■ Task goal: What lines below include the word "labels"? Copy each one.

▼

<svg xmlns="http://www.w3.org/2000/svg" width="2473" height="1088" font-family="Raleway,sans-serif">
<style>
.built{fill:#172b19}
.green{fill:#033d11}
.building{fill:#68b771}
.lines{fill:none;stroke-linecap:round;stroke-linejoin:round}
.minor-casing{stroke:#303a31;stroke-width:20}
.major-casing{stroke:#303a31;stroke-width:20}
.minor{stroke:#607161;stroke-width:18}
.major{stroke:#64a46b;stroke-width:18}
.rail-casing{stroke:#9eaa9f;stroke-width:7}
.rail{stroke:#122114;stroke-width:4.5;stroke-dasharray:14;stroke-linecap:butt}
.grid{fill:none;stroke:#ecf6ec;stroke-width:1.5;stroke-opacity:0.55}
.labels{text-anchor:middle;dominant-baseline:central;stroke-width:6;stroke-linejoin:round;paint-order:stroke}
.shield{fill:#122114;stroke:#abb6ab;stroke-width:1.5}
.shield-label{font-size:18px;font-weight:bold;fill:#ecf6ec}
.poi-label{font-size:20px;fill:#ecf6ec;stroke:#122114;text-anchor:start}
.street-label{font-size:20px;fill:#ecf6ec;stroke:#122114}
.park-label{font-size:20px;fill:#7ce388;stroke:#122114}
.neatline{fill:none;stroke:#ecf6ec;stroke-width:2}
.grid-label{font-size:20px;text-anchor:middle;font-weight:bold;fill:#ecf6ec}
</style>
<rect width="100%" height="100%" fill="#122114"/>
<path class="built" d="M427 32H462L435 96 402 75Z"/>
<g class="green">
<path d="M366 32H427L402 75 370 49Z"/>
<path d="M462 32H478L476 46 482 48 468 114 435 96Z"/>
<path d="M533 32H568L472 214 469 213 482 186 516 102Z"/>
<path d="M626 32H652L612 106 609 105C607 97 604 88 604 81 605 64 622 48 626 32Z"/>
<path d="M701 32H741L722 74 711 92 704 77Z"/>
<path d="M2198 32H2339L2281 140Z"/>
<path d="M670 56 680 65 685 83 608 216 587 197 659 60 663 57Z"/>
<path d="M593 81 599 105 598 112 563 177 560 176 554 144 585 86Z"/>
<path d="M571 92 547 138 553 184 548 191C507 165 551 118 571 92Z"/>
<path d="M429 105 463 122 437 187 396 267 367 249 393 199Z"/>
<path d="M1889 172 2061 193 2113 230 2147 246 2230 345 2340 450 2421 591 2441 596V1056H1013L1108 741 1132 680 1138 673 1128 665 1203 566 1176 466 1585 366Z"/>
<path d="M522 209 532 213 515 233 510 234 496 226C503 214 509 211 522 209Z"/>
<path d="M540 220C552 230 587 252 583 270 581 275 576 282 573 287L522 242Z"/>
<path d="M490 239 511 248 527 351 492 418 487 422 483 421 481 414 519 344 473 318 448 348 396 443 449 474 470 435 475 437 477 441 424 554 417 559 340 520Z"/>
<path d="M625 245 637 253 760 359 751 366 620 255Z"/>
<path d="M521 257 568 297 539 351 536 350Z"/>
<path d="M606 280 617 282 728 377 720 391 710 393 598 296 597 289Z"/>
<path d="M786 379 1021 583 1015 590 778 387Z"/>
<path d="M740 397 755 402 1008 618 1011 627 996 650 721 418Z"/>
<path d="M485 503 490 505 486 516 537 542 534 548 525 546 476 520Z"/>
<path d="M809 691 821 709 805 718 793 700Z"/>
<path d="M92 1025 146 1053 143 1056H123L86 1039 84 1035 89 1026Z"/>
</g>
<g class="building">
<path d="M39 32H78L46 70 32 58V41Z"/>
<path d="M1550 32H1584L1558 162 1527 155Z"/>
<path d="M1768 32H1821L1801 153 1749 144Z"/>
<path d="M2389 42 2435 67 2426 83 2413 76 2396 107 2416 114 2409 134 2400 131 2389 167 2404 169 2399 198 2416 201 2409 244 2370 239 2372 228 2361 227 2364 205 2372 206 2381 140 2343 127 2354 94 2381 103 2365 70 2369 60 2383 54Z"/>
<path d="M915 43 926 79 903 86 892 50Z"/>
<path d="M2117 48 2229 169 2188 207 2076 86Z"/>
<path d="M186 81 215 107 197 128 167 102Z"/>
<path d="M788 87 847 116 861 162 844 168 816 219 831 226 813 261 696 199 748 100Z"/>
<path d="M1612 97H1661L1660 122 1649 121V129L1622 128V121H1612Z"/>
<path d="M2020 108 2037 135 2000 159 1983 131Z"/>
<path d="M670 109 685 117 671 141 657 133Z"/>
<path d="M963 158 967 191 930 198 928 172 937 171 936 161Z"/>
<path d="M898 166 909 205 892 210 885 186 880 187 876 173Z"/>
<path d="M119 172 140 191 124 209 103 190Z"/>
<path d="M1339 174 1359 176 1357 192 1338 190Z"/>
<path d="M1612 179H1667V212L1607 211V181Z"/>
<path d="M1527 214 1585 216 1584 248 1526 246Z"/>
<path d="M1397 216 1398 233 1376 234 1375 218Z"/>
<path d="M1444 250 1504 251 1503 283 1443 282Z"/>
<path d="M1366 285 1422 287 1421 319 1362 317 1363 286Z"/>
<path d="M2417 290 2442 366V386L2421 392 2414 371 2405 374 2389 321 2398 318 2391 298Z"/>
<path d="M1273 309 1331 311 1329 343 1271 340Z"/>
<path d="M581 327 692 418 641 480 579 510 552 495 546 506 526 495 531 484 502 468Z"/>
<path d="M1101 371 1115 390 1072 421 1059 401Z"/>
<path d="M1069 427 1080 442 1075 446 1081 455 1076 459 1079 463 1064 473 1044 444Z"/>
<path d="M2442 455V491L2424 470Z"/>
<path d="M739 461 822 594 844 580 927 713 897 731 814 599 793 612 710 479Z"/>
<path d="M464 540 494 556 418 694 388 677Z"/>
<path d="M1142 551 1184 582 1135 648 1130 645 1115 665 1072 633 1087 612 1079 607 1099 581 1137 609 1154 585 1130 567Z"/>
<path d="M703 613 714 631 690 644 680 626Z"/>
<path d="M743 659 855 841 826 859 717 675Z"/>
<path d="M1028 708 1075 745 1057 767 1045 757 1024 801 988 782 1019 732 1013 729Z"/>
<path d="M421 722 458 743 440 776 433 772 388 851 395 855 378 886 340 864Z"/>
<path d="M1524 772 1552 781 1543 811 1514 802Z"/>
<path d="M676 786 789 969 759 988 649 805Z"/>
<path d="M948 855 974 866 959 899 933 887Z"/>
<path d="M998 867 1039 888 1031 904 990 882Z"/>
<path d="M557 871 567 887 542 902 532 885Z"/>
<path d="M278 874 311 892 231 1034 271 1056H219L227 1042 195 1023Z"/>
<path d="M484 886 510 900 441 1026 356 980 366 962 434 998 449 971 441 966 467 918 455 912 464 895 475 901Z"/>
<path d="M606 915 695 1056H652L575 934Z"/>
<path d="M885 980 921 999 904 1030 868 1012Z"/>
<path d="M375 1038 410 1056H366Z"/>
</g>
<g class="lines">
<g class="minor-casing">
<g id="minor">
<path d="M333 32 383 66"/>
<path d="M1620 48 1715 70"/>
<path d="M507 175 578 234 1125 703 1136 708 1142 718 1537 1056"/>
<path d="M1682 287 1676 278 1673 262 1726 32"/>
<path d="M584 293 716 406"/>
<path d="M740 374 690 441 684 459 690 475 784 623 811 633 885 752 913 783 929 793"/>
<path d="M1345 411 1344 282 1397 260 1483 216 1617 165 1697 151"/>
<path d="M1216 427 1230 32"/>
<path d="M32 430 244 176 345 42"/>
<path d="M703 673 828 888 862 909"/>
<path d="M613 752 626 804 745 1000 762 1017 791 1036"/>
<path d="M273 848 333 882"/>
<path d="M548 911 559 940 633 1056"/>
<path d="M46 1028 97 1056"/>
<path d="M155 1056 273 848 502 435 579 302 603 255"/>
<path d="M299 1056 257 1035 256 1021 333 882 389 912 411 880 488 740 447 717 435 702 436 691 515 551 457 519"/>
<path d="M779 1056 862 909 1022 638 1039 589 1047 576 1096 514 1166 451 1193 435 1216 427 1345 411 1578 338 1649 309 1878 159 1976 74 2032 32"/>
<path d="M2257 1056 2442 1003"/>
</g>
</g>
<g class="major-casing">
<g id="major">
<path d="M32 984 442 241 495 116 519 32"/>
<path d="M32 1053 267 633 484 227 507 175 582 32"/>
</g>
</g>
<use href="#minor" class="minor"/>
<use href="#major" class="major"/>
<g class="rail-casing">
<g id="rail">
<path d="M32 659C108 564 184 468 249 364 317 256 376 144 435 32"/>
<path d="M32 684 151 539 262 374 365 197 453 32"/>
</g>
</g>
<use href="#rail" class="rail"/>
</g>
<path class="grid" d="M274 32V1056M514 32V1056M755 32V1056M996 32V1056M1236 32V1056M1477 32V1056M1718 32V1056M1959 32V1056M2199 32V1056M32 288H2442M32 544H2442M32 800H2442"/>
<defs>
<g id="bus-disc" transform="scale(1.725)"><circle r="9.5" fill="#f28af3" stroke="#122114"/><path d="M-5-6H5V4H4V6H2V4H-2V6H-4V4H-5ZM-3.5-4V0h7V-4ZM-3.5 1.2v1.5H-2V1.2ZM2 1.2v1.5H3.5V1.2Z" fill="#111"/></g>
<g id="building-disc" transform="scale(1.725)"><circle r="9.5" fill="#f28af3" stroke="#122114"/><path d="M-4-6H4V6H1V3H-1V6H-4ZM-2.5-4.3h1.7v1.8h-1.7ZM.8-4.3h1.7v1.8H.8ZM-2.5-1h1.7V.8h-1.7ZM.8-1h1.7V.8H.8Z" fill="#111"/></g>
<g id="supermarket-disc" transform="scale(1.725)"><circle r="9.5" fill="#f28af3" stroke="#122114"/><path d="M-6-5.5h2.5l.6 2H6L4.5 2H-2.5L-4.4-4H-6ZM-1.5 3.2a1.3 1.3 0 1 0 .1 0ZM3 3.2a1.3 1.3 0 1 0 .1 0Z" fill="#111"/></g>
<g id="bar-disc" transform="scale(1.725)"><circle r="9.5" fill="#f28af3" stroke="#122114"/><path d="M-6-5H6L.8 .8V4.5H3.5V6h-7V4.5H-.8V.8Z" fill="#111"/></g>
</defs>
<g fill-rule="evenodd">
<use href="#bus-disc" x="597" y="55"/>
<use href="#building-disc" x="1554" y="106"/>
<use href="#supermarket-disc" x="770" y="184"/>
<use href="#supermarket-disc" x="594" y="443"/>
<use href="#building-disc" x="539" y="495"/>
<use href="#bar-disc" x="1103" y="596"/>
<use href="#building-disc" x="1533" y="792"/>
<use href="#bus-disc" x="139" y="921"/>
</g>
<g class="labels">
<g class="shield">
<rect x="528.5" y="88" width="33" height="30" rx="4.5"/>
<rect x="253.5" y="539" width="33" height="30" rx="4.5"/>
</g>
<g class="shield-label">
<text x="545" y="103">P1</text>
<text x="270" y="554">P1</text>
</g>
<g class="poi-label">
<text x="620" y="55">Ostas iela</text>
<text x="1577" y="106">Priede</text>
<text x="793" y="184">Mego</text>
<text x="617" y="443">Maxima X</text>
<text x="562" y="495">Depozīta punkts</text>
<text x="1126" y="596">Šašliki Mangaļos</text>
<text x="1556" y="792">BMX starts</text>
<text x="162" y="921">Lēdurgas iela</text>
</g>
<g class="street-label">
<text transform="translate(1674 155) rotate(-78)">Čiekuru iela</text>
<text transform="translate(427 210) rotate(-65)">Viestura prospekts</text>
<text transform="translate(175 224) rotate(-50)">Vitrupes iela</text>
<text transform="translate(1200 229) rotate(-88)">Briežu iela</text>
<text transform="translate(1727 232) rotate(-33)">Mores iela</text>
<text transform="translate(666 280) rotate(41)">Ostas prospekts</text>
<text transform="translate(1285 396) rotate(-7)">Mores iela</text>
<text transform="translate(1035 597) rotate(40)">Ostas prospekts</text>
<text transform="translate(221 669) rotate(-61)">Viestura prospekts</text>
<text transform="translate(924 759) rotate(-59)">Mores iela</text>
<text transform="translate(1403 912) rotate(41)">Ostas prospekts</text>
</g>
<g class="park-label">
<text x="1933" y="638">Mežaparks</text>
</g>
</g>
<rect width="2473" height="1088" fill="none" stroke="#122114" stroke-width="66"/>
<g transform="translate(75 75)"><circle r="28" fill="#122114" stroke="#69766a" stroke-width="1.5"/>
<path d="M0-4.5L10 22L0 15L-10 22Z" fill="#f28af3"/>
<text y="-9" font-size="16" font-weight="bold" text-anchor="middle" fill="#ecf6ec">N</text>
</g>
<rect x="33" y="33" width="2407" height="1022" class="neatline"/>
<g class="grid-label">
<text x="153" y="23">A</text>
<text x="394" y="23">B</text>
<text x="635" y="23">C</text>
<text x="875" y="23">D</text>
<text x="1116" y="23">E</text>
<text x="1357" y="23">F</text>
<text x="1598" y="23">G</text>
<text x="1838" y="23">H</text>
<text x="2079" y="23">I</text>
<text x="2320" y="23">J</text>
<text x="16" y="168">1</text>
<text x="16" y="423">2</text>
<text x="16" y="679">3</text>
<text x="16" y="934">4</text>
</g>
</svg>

▲
▼

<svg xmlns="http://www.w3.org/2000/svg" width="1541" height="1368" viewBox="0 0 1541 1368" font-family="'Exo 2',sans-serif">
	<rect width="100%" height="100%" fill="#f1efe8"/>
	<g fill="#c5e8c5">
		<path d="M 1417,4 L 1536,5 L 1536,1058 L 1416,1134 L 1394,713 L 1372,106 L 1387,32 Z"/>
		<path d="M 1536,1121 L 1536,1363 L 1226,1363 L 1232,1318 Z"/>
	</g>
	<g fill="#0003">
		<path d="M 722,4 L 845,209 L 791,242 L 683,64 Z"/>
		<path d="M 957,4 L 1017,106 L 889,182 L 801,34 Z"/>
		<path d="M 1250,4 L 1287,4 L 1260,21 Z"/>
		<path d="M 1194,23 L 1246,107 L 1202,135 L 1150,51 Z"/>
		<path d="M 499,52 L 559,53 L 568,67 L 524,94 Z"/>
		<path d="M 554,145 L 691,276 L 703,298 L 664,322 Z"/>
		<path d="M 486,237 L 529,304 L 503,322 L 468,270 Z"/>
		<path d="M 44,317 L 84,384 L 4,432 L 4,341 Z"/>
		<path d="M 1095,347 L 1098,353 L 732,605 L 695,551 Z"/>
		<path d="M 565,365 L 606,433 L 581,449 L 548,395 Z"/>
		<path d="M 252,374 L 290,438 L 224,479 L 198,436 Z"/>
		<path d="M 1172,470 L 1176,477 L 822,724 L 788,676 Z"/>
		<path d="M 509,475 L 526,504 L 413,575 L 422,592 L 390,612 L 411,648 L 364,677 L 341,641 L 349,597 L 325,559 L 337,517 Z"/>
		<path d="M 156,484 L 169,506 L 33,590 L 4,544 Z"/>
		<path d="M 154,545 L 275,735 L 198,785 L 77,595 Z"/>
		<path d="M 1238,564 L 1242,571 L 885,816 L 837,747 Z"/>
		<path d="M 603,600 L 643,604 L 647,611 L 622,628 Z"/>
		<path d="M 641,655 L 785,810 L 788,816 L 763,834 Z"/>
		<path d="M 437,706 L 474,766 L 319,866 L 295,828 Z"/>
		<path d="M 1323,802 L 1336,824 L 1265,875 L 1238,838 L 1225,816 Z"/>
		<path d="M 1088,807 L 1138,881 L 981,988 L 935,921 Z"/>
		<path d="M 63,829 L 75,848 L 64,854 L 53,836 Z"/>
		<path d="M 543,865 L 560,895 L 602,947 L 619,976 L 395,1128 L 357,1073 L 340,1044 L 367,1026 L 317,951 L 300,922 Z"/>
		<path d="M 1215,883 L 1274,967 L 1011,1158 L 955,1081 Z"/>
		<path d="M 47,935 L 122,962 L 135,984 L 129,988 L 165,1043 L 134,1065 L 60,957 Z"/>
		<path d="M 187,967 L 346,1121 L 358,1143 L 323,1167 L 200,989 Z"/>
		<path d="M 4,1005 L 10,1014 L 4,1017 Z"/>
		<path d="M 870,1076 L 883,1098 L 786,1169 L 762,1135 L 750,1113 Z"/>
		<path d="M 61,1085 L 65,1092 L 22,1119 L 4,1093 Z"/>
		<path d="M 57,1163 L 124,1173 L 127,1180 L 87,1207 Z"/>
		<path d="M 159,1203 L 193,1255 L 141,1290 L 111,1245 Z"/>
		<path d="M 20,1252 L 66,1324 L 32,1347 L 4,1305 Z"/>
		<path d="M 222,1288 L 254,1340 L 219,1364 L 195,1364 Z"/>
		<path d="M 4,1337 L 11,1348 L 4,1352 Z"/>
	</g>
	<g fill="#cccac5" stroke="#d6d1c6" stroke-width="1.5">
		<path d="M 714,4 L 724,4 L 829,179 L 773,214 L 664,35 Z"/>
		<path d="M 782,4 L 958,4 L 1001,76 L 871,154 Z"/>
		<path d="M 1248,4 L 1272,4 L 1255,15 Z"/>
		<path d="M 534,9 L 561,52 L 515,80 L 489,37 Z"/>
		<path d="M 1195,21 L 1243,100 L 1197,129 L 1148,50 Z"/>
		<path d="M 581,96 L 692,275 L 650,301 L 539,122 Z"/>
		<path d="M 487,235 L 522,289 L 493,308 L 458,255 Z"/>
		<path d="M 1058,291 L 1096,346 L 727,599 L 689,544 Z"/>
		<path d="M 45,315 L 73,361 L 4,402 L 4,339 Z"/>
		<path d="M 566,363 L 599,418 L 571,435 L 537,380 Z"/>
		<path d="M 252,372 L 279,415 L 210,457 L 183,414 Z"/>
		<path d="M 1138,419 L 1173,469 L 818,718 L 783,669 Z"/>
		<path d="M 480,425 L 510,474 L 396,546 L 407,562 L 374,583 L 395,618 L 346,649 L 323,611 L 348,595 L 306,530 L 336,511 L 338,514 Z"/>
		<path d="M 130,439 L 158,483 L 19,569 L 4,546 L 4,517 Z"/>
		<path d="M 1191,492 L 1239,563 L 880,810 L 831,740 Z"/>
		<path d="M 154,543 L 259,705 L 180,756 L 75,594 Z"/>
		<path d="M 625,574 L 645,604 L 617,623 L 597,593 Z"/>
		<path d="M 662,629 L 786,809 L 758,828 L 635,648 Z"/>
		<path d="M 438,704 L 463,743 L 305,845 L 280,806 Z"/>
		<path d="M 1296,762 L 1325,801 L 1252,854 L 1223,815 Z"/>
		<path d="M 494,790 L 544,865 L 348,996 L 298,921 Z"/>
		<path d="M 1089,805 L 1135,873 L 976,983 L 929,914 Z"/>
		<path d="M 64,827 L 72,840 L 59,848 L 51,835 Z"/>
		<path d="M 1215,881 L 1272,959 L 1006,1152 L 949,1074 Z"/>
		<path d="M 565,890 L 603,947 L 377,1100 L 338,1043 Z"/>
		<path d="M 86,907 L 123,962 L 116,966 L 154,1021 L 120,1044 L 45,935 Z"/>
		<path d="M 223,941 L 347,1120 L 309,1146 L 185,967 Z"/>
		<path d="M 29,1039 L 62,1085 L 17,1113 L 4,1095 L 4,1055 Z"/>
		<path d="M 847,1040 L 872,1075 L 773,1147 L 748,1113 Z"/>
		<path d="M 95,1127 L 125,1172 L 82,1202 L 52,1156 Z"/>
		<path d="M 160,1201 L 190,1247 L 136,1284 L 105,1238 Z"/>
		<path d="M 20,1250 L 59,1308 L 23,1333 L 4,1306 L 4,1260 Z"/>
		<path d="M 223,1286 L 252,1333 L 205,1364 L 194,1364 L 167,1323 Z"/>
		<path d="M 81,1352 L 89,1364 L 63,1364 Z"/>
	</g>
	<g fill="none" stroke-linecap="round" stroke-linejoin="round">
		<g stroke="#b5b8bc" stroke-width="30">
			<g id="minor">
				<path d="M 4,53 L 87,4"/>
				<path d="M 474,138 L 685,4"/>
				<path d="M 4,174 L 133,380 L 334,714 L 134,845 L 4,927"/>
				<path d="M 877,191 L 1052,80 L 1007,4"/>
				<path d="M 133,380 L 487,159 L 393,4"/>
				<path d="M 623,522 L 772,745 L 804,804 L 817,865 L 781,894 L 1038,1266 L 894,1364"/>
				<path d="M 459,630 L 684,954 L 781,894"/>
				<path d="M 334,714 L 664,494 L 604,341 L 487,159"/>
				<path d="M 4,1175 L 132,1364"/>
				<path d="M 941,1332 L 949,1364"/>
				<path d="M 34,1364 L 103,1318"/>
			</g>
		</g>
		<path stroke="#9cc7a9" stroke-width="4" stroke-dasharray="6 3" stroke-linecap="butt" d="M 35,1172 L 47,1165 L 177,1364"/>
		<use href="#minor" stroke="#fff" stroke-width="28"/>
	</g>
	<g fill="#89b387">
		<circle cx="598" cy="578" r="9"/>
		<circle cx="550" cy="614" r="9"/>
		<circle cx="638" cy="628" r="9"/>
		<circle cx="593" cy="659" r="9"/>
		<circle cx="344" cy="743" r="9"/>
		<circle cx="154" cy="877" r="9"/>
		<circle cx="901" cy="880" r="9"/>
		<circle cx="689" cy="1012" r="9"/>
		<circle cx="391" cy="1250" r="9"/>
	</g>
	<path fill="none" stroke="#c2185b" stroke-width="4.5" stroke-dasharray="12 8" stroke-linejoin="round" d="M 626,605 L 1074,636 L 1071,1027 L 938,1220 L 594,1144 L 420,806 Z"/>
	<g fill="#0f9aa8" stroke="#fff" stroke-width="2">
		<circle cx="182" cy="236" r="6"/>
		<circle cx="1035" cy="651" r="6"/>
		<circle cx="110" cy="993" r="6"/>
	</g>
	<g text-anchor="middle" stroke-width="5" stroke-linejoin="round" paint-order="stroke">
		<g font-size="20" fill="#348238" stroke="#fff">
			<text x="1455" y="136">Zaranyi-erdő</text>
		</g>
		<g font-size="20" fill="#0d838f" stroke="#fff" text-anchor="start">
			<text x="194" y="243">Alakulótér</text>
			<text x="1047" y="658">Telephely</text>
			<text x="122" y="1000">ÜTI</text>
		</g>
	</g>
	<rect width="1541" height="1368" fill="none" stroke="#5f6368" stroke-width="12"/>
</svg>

▲

■ Answer section:
.labels{text-anchor:middle;dominant-baseline:central;stroke-width:6;stroke-linejoin:round;paint-order:stroke}
<g class="labels">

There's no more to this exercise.